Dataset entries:

━━━━

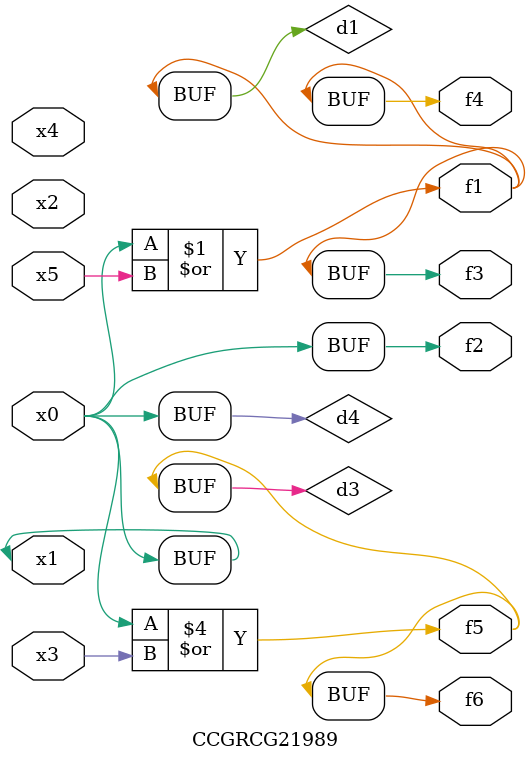
<source format=v>
module CCGRCG21989(
	input x0, x1, x2, x3, x4, x5,
	output f1, f2, f3, f4, f5, f6
);

	wire d1, d2, d3, d4;

	or (d1, x0, x5);
	xnor (d2, x1, x4);
	or (d3, x0, x3);
	buf (d4, x0, x1);
	assign f1 = d1;
	assign f2 = d4;
	assign f3 = d1;
	assign f4 = d1;
	assign f5 = d3;
	assign f6 = d3;
endmodule

</source>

━━━━

## Exercise prompt
Images are to be skipped, and each line above is to be returned exactly.

## Task answer
<source format=v>
module CCGRCG21989(
	input x0, x1, x2, x3, x4, x5,
	output f1, f2, f3, f4, f5, f6
);

	wire d1, d2, d3, d4;

	or (d1, x0, x5);
	xnor (d2, x1, x4);
	or (d3, x0, x3);
	buf (d4, x0, x1);
	assign f1 = d1;
	assign f2 = d4;
	assign f3 = d1;
	assign f4 = d1;
	assign f5 = d3;
	assign f6 = d3;
endmodule

</source>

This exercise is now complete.